§ **EXTRACTED RECORDS**
______
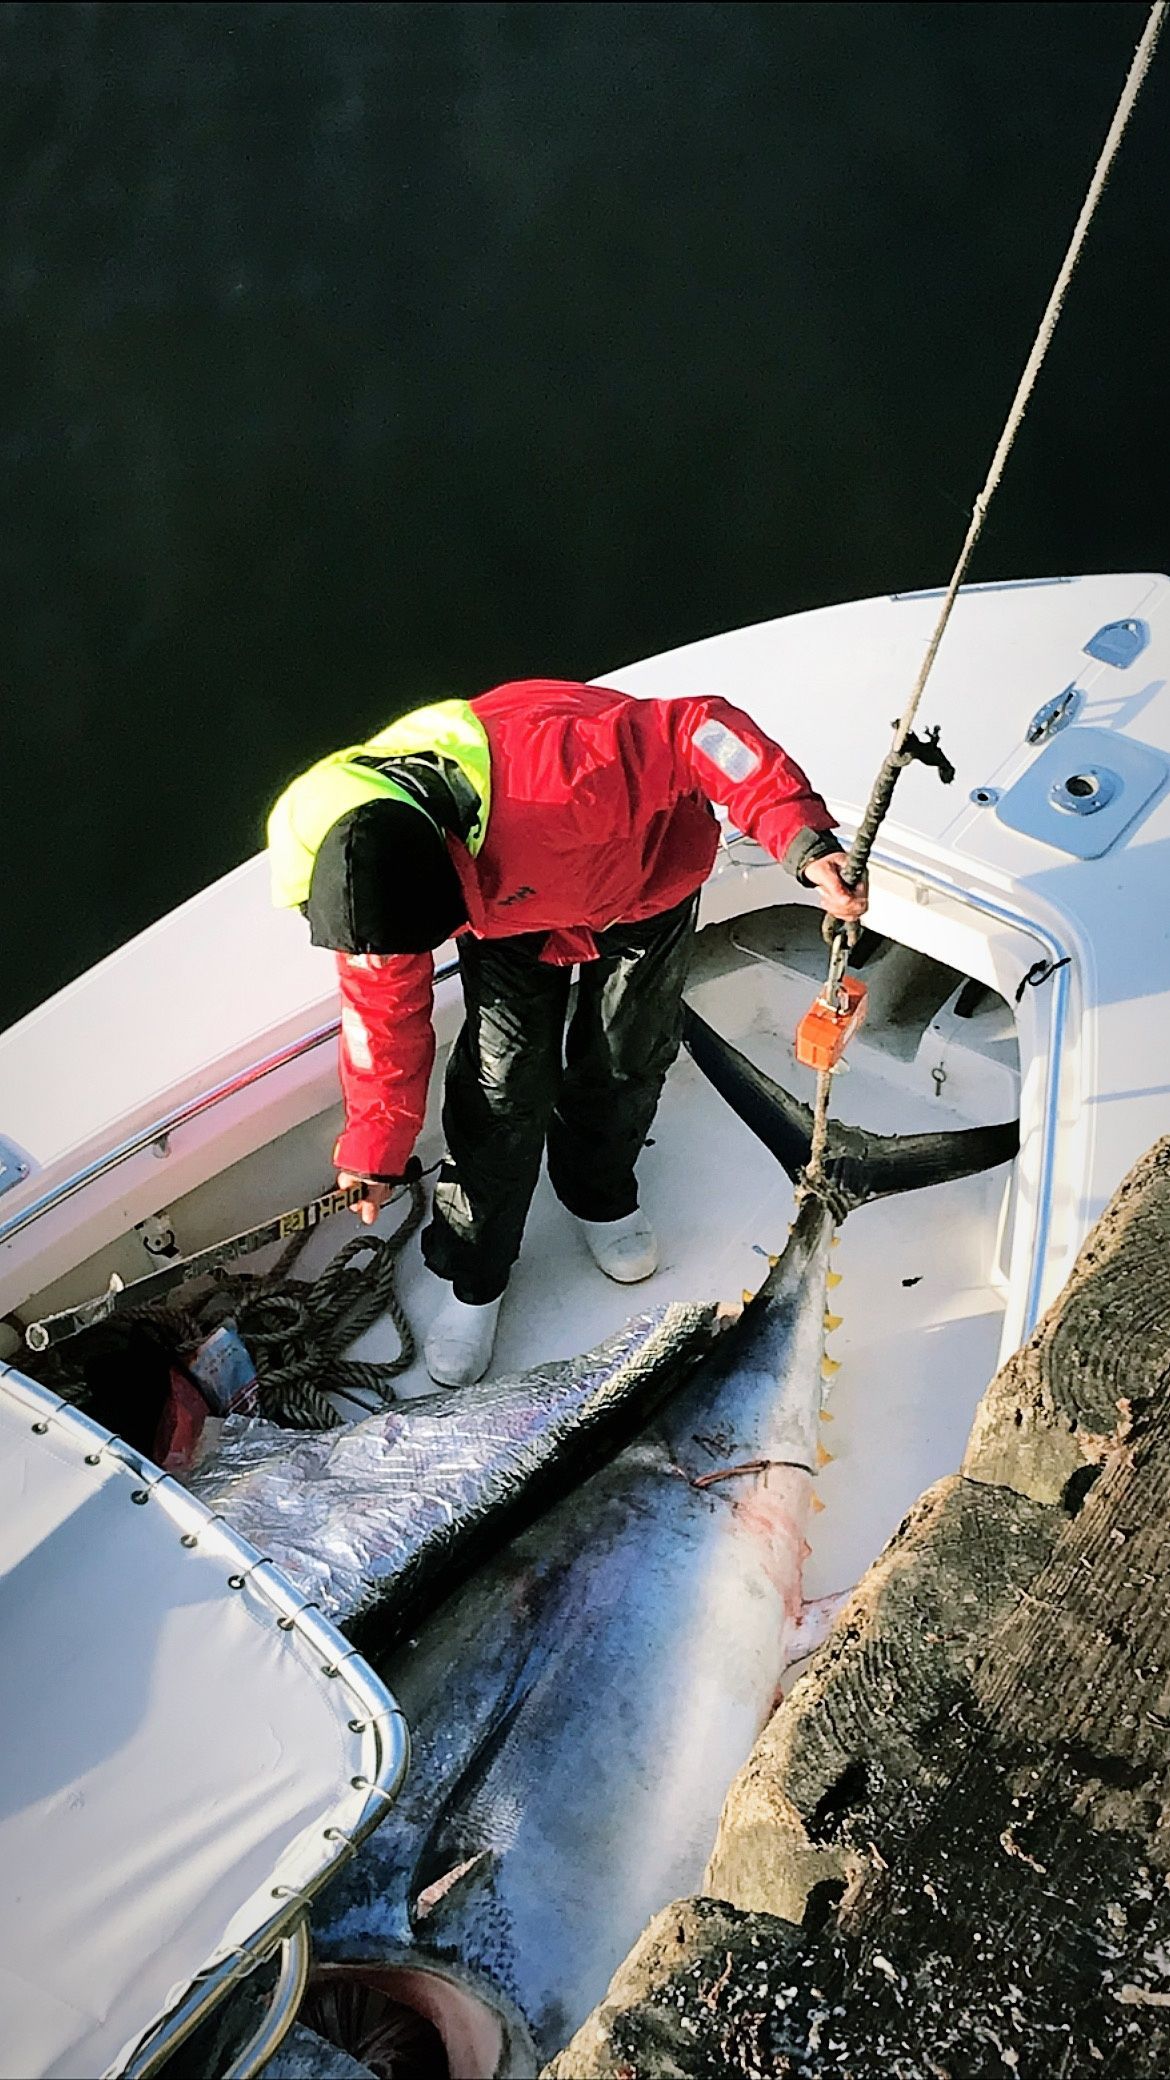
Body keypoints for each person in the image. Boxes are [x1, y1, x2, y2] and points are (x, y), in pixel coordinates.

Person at [266, 678, 866, 1387]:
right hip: (504, 918)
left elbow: (699, 731)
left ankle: (599, 1194)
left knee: (625, 1050)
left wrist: (798, 832)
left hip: (641, 885)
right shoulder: (359, 880)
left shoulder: (571, 765)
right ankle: (476, 1274)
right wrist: (376, 1146)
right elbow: (381, 1019)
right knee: (501, 1084)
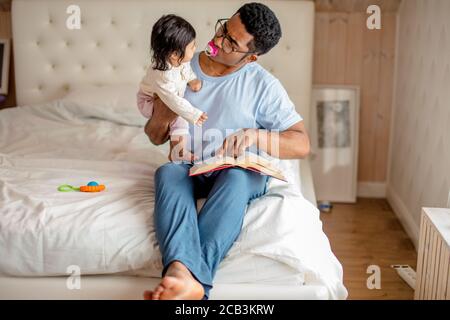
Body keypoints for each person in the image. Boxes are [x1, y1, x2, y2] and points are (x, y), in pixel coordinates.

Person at [143, 2, 311, 300]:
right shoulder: (179, 66)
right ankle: (187, 279)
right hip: (191, 166)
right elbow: (155, 137)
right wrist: (166, 110)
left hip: (238, 169)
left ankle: (185, 276)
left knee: (235, 177)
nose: (218, 40)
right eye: (223, 29)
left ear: (252, 57)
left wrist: (256, 135)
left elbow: (301, 144)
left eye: (232, 42)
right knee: (168, 172)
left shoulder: (263, 86)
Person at [137, 14, 208, 161]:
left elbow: (185, 69)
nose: (195, 47)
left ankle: (174, 149)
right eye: (192, 46)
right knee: (179, 116)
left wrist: (192, 79)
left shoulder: (181, 60)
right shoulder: (162, 75)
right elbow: (173, 101)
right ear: (175, 54)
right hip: (148, 101)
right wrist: (193, 114)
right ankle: (178, 151)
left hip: (166, 97)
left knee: (177, 116)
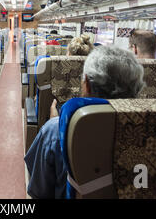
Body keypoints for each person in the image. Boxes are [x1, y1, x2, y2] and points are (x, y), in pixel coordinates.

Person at [24, 46, 145, 199]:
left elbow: (40, 191)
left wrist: (55, 122)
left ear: (86, 83)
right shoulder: (151, 130)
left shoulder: (56, 130)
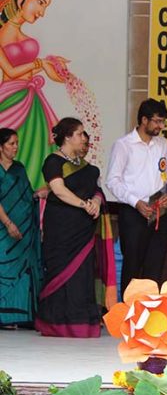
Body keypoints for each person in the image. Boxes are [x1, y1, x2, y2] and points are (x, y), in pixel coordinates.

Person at [35, 118, 103, 337]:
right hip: (61, 228)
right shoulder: (53, 162)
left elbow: (97, 190)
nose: (84, 137)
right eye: (80, 133)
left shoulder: (85, 166)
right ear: (67, 137)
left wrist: (96, 202)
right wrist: (85, 204)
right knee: (61, 271)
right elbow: (59, 190)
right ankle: (56, 323)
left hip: (83, 228)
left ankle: (82, 322)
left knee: (82, 275)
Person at [0, 0, 69, 190]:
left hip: (31, 100)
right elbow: (10, 72)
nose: (41, 12)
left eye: (45, 6)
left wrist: (49, 65)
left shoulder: (22, 33)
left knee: (38, 148)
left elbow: (27, 70)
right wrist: (40, 63)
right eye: (40, 3)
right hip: (10, 99)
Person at [106, 98, 167, 290]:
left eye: (163, 122)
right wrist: (135, 202)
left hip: (159, 213)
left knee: (155, 266)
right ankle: (130, 315)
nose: (160, 126)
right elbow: (112, 180)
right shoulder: (124, 145)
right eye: (157, 121)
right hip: (133, 213)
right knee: (132, 266)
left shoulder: (162, 144)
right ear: (144, 120)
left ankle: (149, 315)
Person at [0, 128, 42, 328]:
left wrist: (37, 195)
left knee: (22, 271)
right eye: (11, 144)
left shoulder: (19, 168)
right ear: (1, 147)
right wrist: (8, 224)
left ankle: (19, 316)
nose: (16, 147)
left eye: (17, 143)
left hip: (23, 230)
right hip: (3, 229)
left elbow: (25, 196)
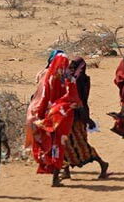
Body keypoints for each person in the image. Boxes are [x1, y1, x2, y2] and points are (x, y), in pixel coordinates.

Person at [25, 51, 81, 187]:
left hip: (49, 117)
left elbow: (42, 98)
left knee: (50, 143)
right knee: (59, 144)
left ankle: (56, 171)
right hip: (63, 117)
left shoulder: (49, 78)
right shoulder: (69, 79)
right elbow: (74, 98)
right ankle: (56, 177)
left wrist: (39, 115)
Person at [62, 57, 110, 179]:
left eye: (74, 66)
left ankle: (102, 164)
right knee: (65, 143)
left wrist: (86, 118)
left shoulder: (79, 80)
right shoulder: (72, 78)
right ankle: (66, 170)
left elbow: (79, 100)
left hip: (78, 114)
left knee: (80, 144)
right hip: (68, 113)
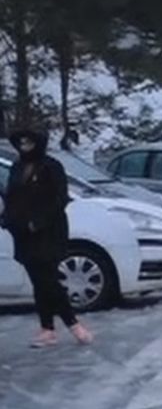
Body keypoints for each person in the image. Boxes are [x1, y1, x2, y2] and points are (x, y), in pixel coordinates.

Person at [2, 128, 92, 347]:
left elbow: (60, 199)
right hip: (23, 232)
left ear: (38, 144)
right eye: (21, 143)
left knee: (48, 279)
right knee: (38, 281)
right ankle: (47, 328)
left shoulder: (51, 167)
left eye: (29, 142)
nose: (24, 146)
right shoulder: (17, 167)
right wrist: (7, 218)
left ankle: (73, 325)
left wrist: (39, 221)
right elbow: (12, 197)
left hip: (48, 232)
______
A faithful, word-for-word copy of the data is needed; the pictures should not appear in it.

Body keypoints for each person in the image. Boxes are [x1, y1, x2, y2] and points are (x, y), in pixel coordinates.

Person at [266, 678, 866, 1387]:
right hip: (504, 918)
left elbow: (699, 731)
left ankle: (599, 1194)
left knee: (625, 1050)
left wrist: (798, 832)
left hip: (641, 885)
right shoulder: (359, 880)
left shoulder: (571, 765)
right ankle: (476, 1274)
right wrist: (376, 1146)
right elbow: (381, 1019)
right knee: (501, 1084)
Body keypoints for each person in the image. Boxes are [x1, y1, x2, y2] and points are (x, y), in pixel coordinates.

Person at [143, 2, 311, 300]:
right shoulder: (179, 66)
right ankle: (187, 279)
right hip: (191, 166)
right elbow: (155, 137)
right wrist: (166, 110)
left hip: (238, 169)
left ankle: (185, 276)
left knee: (235, 177)
nose: (218, 40)
right eye: (223, 29)
left ear: (252, 57)
left wrist: (256, 135)
left elbow: (301, 144)
left eye: (232, 42)
right knee: (168, 172)
left shoulder: (263, 86)
Person at [137, 14, 208, 161]:
left elbow: (185, 69)
nose: (195, 47)
left ankle: (174, 149)
right eye: (192, 46)
right knee: (179, 116)
left wrist: (192, 79)
left shoulder: (181, 60)
right shoulder: (162, 75)
right elbow: (173, 101)
right ear: (175, 54)
right hip: (148, 101)
right wrist: (193, 114)
right ankle: (178, 151)
left hip: (166, 97)
left knee: (177, 116)
Body keypoints for each person in the image. Boxes are [x1, y1, x2, y2] and points are (x, y), in pixel coordinates.

Person at [24, 46, 145, 199]:
left elbow: (40, 191)
left wrist: (55, 122)
left ear: (86, 83)
right shoulder: (151, 130)
left shoulder: (56, 130)
Body keypoints for each person in the image. Boxes are [x1, y1, x2, y2] and points are (x, y), in pixel coordinates.

Person at [35, 118, 103, 337]:
right hip: (61, 228)
right shoulder: (53, 162)
left elbow: (97, 190)
nose: (84, 137)
right eye: (80, 133)
left shoulder: (85, 166)
right ear: (67, 137)
left wrist: (96, 202)
right wrist: (85, 204)
right knee: (61, 271)
right elbow: (59, 190)
right ankle: (56, 323)
left hip: (83, 228)
left ankle: (82, 322)
left knee: (82, 275)
Person at [0, 0, 69, 190]:
left hip: (31, 100)
right elbow: (10, 72)
nose: (41, 12)
left eye: (45, 6)
left wrist: (49, 65)
left shoulder: (22, 33)
left knee: (38, 148)
left elbow: (27, 70)
right wrist: (40, 63)
right eye: (40, 3)
right hip: (10, 99)
Person at [106, 98, 167, 290]:
left eye: (163, 122)
right wrist: (135, 202)
left hip: (159, 213)
left knee: (155, 266)
right ankle: (130, 315)
nose: (160, 126)
right elbow: (112, 180)
right shoulder: (124, 145)
right eye: (157, 121)
right hip: (133, 213)
right knee: (132, 266)
left shoulder: (162, 144)
right ear: (144, 120)
left ankle: (149, 315)
Person at [0, 128, 42, 328]:
left wrist: (37, 195)
left knee: (22, 271)
right eye: (11, 144)
left shoulder: (19, 168)
right ear: (1, 147)
right wrist: (8, 224)
left ankle: (19, 316)
nose: (16, 147)
left eye: (17, 143)
left hip: (23, 230)
right hip: (3, 229)
left elbow: (25, 196)
Body keypoints for each person in the image. Boxes are [x1, y1, x2, y2] and points are (x, y), in pixel coordinates.

Person at [25, 51, 81, 187]:
left hip: (49, 117)
left elbow: (42, 98)
left knee: (50, 143)
right knee: (59, 144)
left ankle: (56, 171)
right hip: (63, 117)
left shoulder: (49, 78)
right shoulder: (69, 79)
right elbow: (74, 98)
right ankle: (56, 177)
left wrist: (39, 115)
Person at [62, 57, 110, 179]:
left eye: (74, 66)
left ankle: (102, 164)
right knee: (65, 143)
left wrist: (86, 118)
left shoulder: (79, 80)
right shoulder: (72, 78)
right ankle: (66, 170)
left elbow: (79, 100)
left hip: (78, 114)
left knee: (80, 144)
right hip: (68, 113)
Body keypoints for each person in the image. Boxes are [x1, y1, x2, y2] and points are (x, y), in pixel coordinates.

Person at [2, 128, 92, 347]:
left elbow: (60, 199)
right hip: (23, 232)
left ear: (38, 144)
right eye: (21, 143)
left knee: (48, 279)
right knee: (38, 281)
right ankle: (47, 328)
left shoulder: (51, 167)
left eye: (29, 142)
nose: (24, 146)
right shoulder: (17, 167)
right wrist: (7, 218)
left ankle: (73, 325)
left wrist: (39, 221)
right elbow: (12, 197)
left hip: (48, 232)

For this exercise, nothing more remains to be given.